В редакции она потребовала главного редактора, но, в общем, не удивилась, когда ее к нему не пустили, а усадили в красивое кресло в коридоре под каким-то цветком и попросили подождать. Она и ждала, выбросив вперед костыли и ногу, в данном случае было важно, чтоб видели костыли.

Жизнь научила Клюеву многим хитрым приемам, где что надо показать, где что изобразить, где что спрятать. Ей надо, чтоб про докторшу написали заметку, а хорошо еще, и сфотографировали бы. Она девка красивая, получится хорошо. Клюева наблюдала за народом, бегающим по коридору. Все зелень, зелень… Прошел только один старый и толстый, кричал что-то насчет стола, которого ему взять негде. Почему-то это успокоило Клюеву – значит, все тут, как у людей, чего-то не хватает, оттого и ругня. Потом к ней подошла девушка с длинными волосами, в короткой юбке и села напротив, красиво положив ногу на ногу. Натянутый на колене тонкий капрон отсвечивал холодно и нарядно.

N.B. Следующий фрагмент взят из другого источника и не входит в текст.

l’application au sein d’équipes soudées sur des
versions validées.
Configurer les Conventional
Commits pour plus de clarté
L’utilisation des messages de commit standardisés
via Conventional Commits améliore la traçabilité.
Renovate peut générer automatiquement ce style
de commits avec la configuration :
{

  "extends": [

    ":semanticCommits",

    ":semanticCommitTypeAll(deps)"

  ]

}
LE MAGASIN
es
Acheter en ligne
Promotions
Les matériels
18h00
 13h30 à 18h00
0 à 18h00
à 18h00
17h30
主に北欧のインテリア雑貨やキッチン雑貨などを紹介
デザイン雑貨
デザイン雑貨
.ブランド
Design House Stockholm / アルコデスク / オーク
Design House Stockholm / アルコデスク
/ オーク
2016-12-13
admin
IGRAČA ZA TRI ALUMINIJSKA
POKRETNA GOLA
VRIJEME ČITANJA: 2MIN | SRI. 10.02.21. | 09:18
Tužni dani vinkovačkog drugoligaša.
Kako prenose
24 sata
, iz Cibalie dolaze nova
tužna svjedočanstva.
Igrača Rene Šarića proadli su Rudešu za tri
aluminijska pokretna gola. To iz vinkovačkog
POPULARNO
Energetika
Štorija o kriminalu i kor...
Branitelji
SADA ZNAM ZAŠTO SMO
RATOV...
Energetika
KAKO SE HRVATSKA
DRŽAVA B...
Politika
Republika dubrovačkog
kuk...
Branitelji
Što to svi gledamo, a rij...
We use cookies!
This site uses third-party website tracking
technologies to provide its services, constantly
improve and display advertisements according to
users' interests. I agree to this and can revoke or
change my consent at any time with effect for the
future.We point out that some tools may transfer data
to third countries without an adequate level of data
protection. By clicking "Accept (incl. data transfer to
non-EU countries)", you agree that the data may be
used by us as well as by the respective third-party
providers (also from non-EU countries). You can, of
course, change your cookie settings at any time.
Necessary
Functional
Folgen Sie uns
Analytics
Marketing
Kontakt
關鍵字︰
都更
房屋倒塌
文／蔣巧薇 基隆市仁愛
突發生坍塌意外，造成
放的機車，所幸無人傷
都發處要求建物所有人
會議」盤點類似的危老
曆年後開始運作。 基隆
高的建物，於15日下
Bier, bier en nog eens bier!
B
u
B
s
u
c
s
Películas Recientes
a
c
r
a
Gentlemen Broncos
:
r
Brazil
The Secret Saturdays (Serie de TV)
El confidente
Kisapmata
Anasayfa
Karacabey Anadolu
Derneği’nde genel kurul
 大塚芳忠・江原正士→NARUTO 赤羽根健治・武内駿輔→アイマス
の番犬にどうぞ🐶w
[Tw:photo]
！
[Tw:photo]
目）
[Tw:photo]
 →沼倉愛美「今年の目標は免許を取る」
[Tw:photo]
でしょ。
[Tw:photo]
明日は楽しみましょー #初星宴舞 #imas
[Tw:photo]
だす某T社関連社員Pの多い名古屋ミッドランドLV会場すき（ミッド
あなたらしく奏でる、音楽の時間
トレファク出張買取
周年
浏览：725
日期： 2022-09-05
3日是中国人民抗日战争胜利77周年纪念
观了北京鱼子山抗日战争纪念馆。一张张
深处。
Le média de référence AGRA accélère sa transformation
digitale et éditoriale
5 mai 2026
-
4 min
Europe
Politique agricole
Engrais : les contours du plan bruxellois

– Я вас слушаю, – сказала девушка. Но ни блокнота не открыла, ни ручку не достала. И это Клюеву насторожило, она ведь не разговаривать сюда пришла.

– А вы записывайте, – сказала она.

– Вы говорите, говорите. Я сначала послушаю, – вежливо ответила девушка.

– Нет, вы записывайте, – повысила голос Клюева.

– Позвольте мне самой знать, что мне делать, – строго сказала та, и Клюева поняла, что ничего не добьется, если будет настаивать. Девица из невозмутимых, у нее ничего не дрогнуло, позвольте, говорит, мне знать – и все!

Клюева стала рассказывать. Она начала издалека. С того, какой был в тот день гололед и как эти проклятые дворники посыпают солью только у себя под носом. А у них есть тротуарчик, который никто своим не признает, и он всегда не посыпанный, на нем она и загудела. И надо же, как неудачно. Ей бы падать лицом вперед, ну, расквасила бы себе нос, а она устоять хотела, зашаталась, а разве устоишь, когда лед как полированный. Ну и упала на бок, а ноги под себя, и кость – в бульон, она ведь высокая, тяжелая. Девица слушала ее, не мигая, и Клюева стала понимать, что вся эта история про не посыпанный солью тротуар ей не интересна.